Selected extract:
* Begin *

Are you an avid online shopper or is brick and mortar retail your preferred choice? Whichever side of the retail aisle expresses your predilection; there is no doubt the retail market has been drastically altered in the past decade.

The Bishop Collective has found the best of both worlds and is making those tried and true retail principles work for their online and brick and mortar store. Launched in 2013 by two college professors, Mai Vu and Dmitri Koumbis, Bishop Collective speaks to that consumer who is looking for unique, well-crafted garments that can stand the test of time.

Dmitri Koumbis took out time from his extremely busy schedule and spoke with Fashion Reverie about what he knows to be true about fashion retail.

Mai Vu and Dmitri Koumbis

Fashion Reverie: What was the inspiration behind the Bishop Collective?Dmitri Koumbis: The Bishop Collective started from lots of conversations I was having with my students in the classroom. We were having conversations about how we could change the currents models of retailing. My business partner and I, Mai Vu, began giving projects to my students that were the basis for what the Bishop Collective is today, things like crowd sourcing and funding; how to you create a successful campaign as a start-up, and branding opportunities. As time went on, we began to use the information we got from our students to drive a business. Later, Bishop Collective became its on entity, launching first online in October of 2013. We were online for five years and we opened our brick and mortar store on the Lower Eastside in June of 2018.

* End *

Dataset entries:
* Begin *

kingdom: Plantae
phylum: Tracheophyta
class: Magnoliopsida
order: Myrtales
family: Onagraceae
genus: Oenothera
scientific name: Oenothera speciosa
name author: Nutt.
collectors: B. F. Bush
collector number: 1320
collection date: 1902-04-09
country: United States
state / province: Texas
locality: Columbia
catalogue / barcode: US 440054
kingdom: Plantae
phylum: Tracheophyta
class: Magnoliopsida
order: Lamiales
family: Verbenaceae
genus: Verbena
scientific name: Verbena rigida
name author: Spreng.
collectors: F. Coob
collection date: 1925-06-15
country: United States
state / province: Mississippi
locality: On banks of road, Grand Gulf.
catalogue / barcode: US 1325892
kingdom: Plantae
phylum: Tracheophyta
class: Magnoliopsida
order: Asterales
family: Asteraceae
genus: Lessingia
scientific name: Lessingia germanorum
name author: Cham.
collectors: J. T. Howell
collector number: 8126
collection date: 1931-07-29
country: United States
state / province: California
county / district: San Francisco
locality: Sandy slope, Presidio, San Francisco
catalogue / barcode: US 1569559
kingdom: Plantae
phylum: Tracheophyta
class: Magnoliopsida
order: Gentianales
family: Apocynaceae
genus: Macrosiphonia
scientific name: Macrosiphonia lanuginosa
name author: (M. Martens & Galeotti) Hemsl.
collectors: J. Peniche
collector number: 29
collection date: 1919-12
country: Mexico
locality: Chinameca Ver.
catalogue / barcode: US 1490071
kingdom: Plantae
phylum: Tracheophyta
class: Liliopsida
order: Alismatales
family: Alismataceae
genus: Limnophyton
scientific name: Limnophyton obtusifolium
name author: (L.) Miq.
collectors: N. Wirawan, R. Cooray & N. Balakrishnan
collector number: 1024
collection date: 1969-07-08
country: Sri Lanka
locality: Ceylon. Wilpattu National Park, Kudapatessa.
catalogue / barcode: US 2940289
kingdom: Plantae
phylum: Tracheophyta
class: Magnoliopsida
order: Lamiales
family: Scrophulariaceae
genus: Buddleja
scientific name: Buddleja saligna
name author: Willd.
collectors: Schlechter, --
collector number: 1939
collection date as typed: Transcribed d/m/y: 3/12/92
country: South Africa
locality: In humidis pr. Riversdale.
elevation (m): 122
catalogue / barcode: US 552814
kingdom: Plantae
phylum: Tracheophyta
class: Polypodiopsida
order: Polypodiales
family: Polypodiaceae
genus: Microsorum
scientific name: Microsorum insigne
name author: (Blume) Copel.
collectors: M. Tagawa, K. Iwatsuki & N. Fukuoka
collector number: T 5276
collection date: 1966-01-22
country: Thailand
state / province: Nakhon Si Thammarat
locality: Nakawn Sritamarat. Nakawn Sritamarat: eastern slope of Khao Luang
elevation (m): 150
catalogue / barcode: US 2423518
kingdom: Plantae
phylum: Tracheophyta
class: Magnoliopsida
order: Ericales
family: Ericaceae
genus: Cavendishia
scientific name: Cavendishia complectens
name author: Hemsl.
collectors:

* End *

Task list:
- A) Answer these questions about the Bishop Collective interview:
(i) In what year was the Bishop Collective launched?
(ii) Which publication did Dmitri Koumbis speak with?
(iii) In what month and year did the brick and mortar store open?
- B) Could you lay out the plant specimen rows as a JSON list of strings, covering everything from the line that contains "collectors: F. Coob" down to the line that contains "genus: Macrosiphonia", with one string per line and blank lines left out?
The interview and the rows were taken from unrelated sources.

In response:
- A)
(i) 2013
(ii) Fashion Reverie
(iii) June 2018

- B)
[
  "collectors: F. Coob",
  "collection date: 1925-06-15",
  "country: United States",
  "state / province: Mississippi",
  "locality: On banks of road, Grand Gulf.",
  "catalogue / barcode: US 1325892",
  "kingdom: Plantae",
  "phylum: Tracheophyta",
  "class: Magnoliopsida",
  "order: Asterales",
  "family: Asteraceae",
  "genus: Lessingia",
  "scientific name: Lessingia germanorum",
  "name author: Cham.",
  "collectors: J. T. Howell",
  "collector number: 8126",
  "collection date: 1931-07-29",
  "country: United States",
  "state / province: California",
  "county / district: San Francisco",
  "locality: Sandy slope, Presidio, San Francisco",
  "catalogue / barcode: US 1569559",
  "kingdom: Plantae",
  "phylum: Tracheophyta",
  "class: Magnoliopsida",
  "order: Gentianales",
  "family: Apocynaceae",
  "genus: Macrosiphonia"
]